Task requirements → For every entry, output the exact wording.

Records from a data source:
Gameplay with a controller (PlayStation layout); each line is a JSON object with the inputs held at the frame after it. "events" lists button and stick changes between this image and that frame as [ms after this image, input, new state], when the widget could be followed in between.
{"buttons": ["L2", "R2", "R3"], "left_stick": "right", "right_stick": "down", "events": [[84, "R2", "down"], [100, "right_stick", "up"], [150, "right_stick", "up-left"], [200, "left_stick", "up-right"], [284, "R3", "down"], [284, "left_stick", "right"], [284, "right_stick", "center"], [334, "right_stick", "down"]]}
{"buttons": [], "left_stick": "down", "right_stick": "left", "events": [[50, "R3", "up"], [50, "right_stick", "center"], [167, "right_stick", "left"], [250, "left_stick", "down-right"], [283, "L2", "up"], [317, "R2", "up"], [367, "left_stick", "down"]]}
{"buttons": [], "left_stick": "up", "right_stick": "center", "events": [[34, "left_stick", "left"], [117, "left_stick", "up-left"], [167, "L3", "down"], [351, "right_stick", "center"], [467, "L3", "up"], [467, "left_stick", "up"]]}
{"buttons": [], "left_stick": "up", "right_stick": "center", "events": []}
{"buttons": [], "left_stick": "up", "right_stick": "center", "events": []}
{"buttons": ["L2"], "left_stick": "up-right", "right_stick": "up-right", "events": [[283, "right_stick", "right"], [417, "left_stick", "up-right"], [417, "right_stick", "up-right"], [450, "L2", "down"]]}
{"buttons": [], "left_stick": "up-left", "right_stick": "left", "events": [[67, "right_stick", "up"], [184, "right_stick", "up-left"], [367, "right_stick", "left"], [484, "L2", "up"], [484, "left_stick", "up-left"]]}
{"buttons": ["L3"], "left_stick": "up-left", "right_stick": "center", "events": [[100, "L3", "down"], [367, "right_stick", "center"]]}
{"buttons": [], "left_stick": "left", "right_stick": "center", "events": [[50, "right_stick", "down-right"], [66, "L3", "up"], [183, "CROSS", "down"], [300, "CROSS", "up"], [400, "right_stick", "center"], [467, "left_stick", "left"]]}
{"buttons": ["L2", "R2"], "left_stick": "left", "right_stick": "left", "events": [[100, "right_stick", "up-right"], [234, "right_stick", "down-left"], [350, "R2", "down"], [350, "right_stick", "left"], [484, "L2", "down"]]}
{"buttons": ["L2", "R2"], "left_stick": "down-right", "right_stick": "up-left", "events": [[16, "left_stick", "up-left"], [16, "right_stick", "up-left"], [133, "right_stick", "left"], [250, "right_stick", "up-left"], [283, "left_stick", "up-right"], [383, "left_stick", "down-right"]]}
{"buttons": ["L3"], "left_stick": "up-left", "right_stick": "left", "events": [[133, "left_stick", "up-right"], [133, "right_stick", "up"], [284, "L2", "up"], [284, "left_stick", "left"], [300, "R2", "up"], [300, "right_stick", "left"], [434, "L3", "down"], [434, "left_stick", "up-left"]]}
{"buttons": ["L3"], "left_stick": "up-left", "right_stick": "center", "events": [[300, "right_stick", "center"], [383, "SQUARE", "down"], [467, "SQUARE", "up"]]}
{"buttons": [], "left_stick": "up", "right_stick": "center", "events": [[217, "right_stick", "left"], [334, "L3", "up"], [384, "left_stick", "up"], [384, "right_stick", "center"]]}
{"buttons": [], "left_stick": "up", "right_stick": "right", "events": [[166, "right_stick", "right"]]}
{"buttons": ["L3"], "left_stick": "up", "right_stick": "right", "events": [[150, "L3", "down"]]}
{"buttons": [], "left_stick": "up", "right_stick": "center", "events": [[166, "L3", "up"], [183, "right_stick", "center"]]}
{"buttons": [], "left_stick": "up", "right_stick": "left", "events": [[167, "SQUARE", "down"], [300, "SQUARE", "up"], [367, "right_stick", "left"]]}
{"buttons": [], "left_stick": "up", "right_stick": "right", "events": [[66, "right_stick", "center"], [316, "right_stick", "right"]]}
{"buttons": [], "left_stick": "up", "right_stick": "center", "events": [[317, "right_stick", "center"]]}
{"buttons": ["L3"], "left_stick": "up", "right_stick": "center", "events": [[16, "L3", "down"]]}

Answer to the exercise →
Gameplay with a controller (PlayStation layout); each line is a JSON object with the inputs held at the frame after it. "events" lists button and stick changes between this image and that frame as [ms after this image, input, new state], when the widget could be followed in between.
{"buttons": ["L2", "R2", "R3"], "left_stick": "right", "right_stick": "down", "events": [[84, "R2", "down"], [100, "right_stick", "up"], [150, "right_stick", "up-left"], [200, "left_stick", "up-right"], [284, "R3", "down"], [284, "left_stick", "right"], [284, "right_stick", "center"], [334, "right_stick", "down"]]}
{"buttons": [], "left_stick": "down", "right_stick": "left", "events": [[50, "R3", "up"], [50, "right_stick", "center"], [167, "right_stick", "left"], [250, "left_stick", "down-right"], [283, "L2", "up"], [317, "R2", "up"], [367, "left_stick", "down"]]}
{"buttons": [], "left_stick": "up", "right_stick": "center", "events": [[34, "left_stick", "left"], [117, "left_stick", "up-left"], [167, "L3", "down"], [351, "right_stick", "center"], [467, "L3", "up"], [467, "left_stick", "up"]]}
{"buttons": [], "left_stick": "up", "right_stick": "center", "events": []}
{"buttons": [], "left_stick": "up", "right_stick": "center", "events": []}
{"buttons": ["L2"], "left_stick": "up-right", "right_stick": "up-right", "events": [[283, "right_stick", "right"], [417, "left_stick", "up-right"], [417, "right_stick", "up-right"], [450, "L2", "down"]]}
{"buttons": [], "left_stick": "up-left", "right_stick": "left", "events": [[67, "right_stick", "up"], [184, "right_stick", "up-left"], [367, "right_stick", "left"], [484, "L2", "up"], [484, "left_stick", "up-left"]]}
{"buttons": ["L3"], "left_stick": "up-left", "right_stick": "center", "events": [[100, "L3", "down"], [367, "right_stick", "center"]]}
{"buttons": [], "left_stick": "left", "right_stick": "center", "events": [[50, "right_stick", "down-right"], [66, "L3", "up"], [183, "CROSS", "down"], [300, "CROSS", "up"], [400, "right_stick", "center"], [467, "left_stick", "left"]]}
{"buttons": ["L2", "R2"], "left_stick": "left", "right_stick": "left", "events": [[100, "right_stick", "up-right"], [234, "right_stick", "down-left"], [350, "R2", "down"], [350, "right_stick", "left"], [484, "L2", "down"]]}
{"buttons": ["L2", "R2"], "left_stick": "down-right", "right_stick": "up-left", "events": [[16, "left_stick", "up-left"], [16, "right_stick", "up-left"], [133, "right_stick", "left"], [250, "right_stick", "up-left"], [283, "left_stick", "up-right"], [383, "left_stick", "down-right"]]}
{"buttons": ["L3"], "left_stick": "up-left", "right_stick": "left", "events": [[133, "left_stick", "up-right"], [133, "right_stick", "up"], [284, "L2", "up"], [284, "left_stick", "left"], [300, "R2", "up"], [300, "right_stick", "left"], [434, "L3", "down"], [434, "left_stick", "up-left"]]}
{"buttons": ["L3"], "left_stick": "up-left", "right_stick": "center", "events": [[300, "right_stick", "center"], [383, "SQUARE", "down"], [467, "SQUARE", "up"]]}
{"buttons": [], "left_stick": "up", "right_stick": "center", "events": [[217, "right_stick", "left"], [334, "L3", "up"], [384, "left_stick", "up"], [384, "right_stick", "center"]]}
{"buttons": [], "left_stick": "up", "right_stick": "right", "events": [[166, "right_stick", "right"]]}
{"buttons": ["L3"], "left_stick": "up", "right_stick": "right", "events": [[150, "L3", "down"]]}
{"buttons": [], "left_stick": "up", "right_stick": "center", "events": [[166, "L3", "up"], [183, "right_stick", "center"]]}
{"buttons": [], "left_stick": "up", "right_stick": "left", "events": [[167, "SQUARE", "down"], [300, "SQUARE", "up"], [367, "right_stick", "left"]]}
{"buttons": [], "left_stick": "up", "right_stick": "right", "events": [[66, "right_stick", "center"], [316, "right_stick", "right"]]}
{"buttons": [], "left_stick": "up", "right_stick": "center", "events": [[317, "right_stick", "center"]]}
{"buttons": ["L3"], "left_stick": "up", "right_stick": "center", "events": [[16, "L3", "down"]]}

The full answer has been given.